The zoo is a member of the British and Irish Association of Zoos and Aquariums (BIAZA).

== History ==
Five Sisters Zoo originally began as an attraction in the garden centre owned by founders Brian and Shirley Curran. The couple had placed a rabbit enclosure inside the centre to entertain children while their parents shopped. The couple are passionate about animals and began to accept rescued animals for the public and zoos. Early arrivals included a hedgehog, a 28-year-old ring tailed lemur from Edinburgh Zoo, animals from Gorgie City Farm, wallabies and an emu that were rescued from an animal sanctuary in Fife and a number of African spurred tortoises seized by customs inspectors. The zoo officially began in 2005 when it was granted a licence to display wild animals to the public.

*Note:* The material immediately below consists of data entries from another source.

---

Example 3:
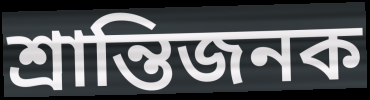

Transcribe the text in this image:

শ্রান্তিজনক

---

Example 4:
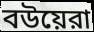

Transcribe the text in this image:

বউয়েরা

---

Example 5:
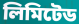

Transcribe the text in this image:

লিমিটেড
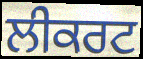
ਲੀਕਰਟ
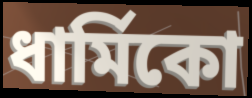
ধার্মিকো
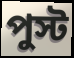
পুস্ট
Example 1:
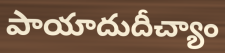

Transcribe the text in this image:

పాయాదుదీచ్యాం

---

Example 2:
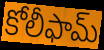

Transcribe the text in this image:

కోలీఫామ్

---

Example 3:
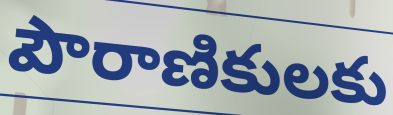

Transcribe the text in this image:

పౌరాణికులకు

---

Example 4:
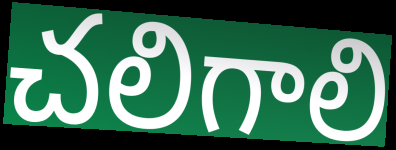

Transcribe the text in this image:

చలిగాలి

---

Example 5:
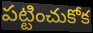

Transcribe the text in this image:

పట్టించుకోక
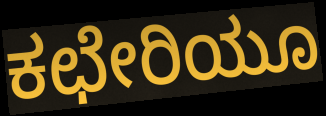
ಕಛೇರಿಯೂ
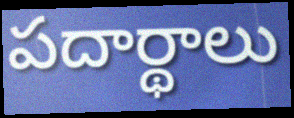
పదార్థాలు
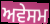
ਅਵੇਸਮ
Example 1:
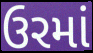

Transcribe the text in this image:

ઉરમાં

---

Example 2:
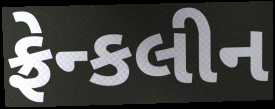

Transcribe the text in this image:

ફ્રેન્કલીન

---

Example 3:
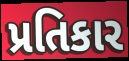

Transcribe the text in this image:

પ્રતિકાર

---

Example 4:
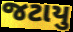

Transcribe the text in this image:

જટાયુ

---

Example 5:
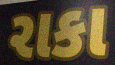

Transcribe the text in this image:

રાકા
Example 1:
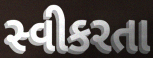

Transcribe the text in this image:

સ્વીકરતા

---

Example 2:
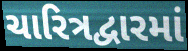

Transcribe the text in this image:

ચારિત્રદ્વારમાં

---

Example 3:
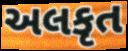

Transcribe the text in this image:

અલકૃત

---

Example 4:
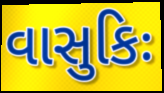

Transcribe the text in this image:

વાસુકિઃ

The zoo's expansion was supported by donations from local supporters and substantial fundraising campaigns, which have funded the construction of new enclosures for larger rescue animals. Notable additions to the zoo include a £150,000 fundraising appeal in 2015 to create a habitat for four male lions rescued from a Belgian circus.

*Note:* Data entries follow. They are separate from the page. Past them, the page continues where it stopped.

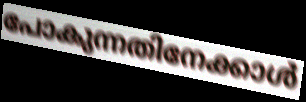
പോകുന്നതിനേക്കാൾ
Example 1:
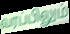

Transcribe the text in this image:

வரப்பிலும்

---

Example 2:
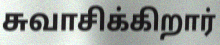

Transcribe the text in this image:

சுவாசிக்கிறார்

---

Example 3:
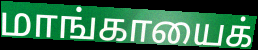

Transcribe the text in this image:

மாங்காயைக்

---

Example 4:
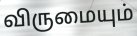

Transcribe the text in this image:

விருமையும்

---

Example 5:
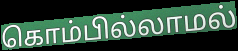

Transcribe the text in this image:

கொம்பில்லாமல்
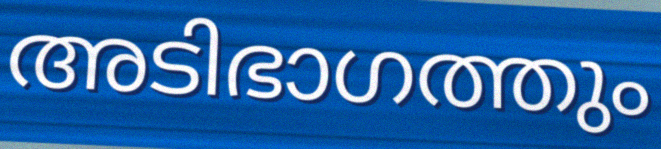
അടിഭാഗത്തും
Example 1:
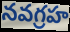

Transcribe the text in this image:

నవగ్రహ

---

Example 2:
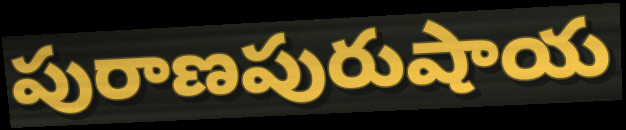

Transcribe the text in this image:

పురాణపురుషాయ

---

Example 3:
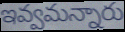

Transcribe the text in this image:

ఇవ్వమన్నారు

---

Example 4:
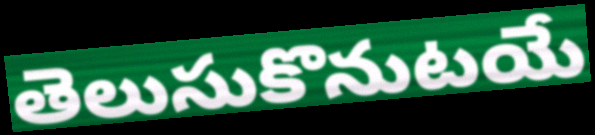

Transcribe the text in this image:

తెలుసుకొనుటయే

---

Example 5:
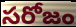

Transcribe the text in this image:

సరోజం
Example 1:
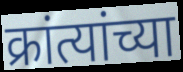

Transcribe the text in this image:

क्रांत्यांच्या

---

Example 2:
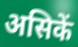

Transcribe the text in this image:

असिकें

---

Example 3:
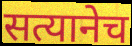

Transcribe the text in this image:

सत्यानेच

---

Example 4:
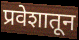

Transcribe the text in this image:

प्रवेशातून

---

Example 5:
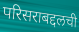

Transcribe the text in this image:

परिसराबद्दलची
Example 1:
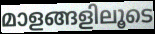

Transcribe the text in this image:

മാളങ്ങളിലൂടെ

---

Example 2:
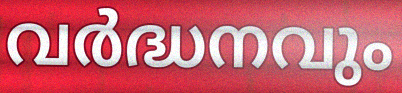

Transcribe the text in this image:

വർദ്ധനവും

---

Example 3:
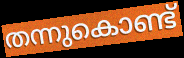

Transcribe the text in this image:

തന്നുകൊണ്ട്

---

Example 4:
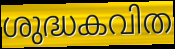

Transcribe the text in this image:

ശുദ്ധകവിത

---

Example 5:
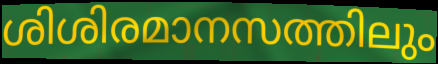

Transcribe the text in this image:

ശിശിരമാനസത്തിലും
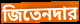
জিতেনদার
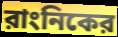
রাংনিকের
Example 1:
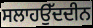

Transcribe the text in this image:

ਸਲਾਹਉੱਦਦੀਨ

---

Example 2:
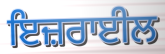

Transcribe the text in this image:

ਇਜ਼ਰਾਈਲ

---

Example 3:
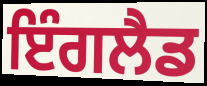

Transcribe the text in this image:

ਇੰਗਲੈਡ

In April 2013, a fire started in the zoo's reptile house, which spread to some of the adjacent enclosures. Animals of 48 species died in this fire, including almost all the insects, snakes, lizards and tortoises housed in the building as well as eleven meerkats and a Eurasian otter. The fire was brought under control by fire crews from the Scottish Fire and Rescue Service with five fire engines and six specialist appliances involved. A faulty heating element within the reptile house is believed to have caused the fire.

== Animals and exhibits ==

=== Lions ===
The zoo has housed lions since 2015, when it rescued four male lions which were seized from a circus in Belgium keeping them illegally. The construction of the two-acre lion enclosure, featuring rock, a waterfall, pool and platform areas and a large, heated indoor den was supported by a £150,000 funding appeal. In 2024, the zoo became home to two lionesses that were rescued from a facility in Eastern Ukraine.

=== Asiatic black bear ===
In January 2024, the zoo re-homed Yampil, a 12-year-old Asiatic black bear that was rescued from a zoo in Donetsk province after being injured by shelling during the Russian invasion. Yampil was one of only seven survivors from the nearly 200 animals at the zoo and was discovered by Ukrainian soldiers when they recaptured the area in 2022. The zoo created a £200,0000 appeal was created to fund the construction of a new enclosure for the bear. Yampil died following an anaesthetic procedure in July 2024 during treatment for ongoing health problems.

=== Ring-tailed lemur ===
The zoo was home to the world's oldest ring-tailed lemur, Stumpy, who died in August 2025 at the age of 39, after 20 years at the zoo. Named, for his shorter than usual tail, Stumpy had 11 offspring and 25 grandchildren that now live in zoos across Europe.

=== Other mammals ===
Other notable mammal species in the zoo's collection include arctic wolves, Asian fishing cats, black lemurs, white-faced Saki monkeys, vervet monkeys, snow leopards, Scottish wildcats, red pandas, fennec foxes, fossa, clouded leopards and cheetahs.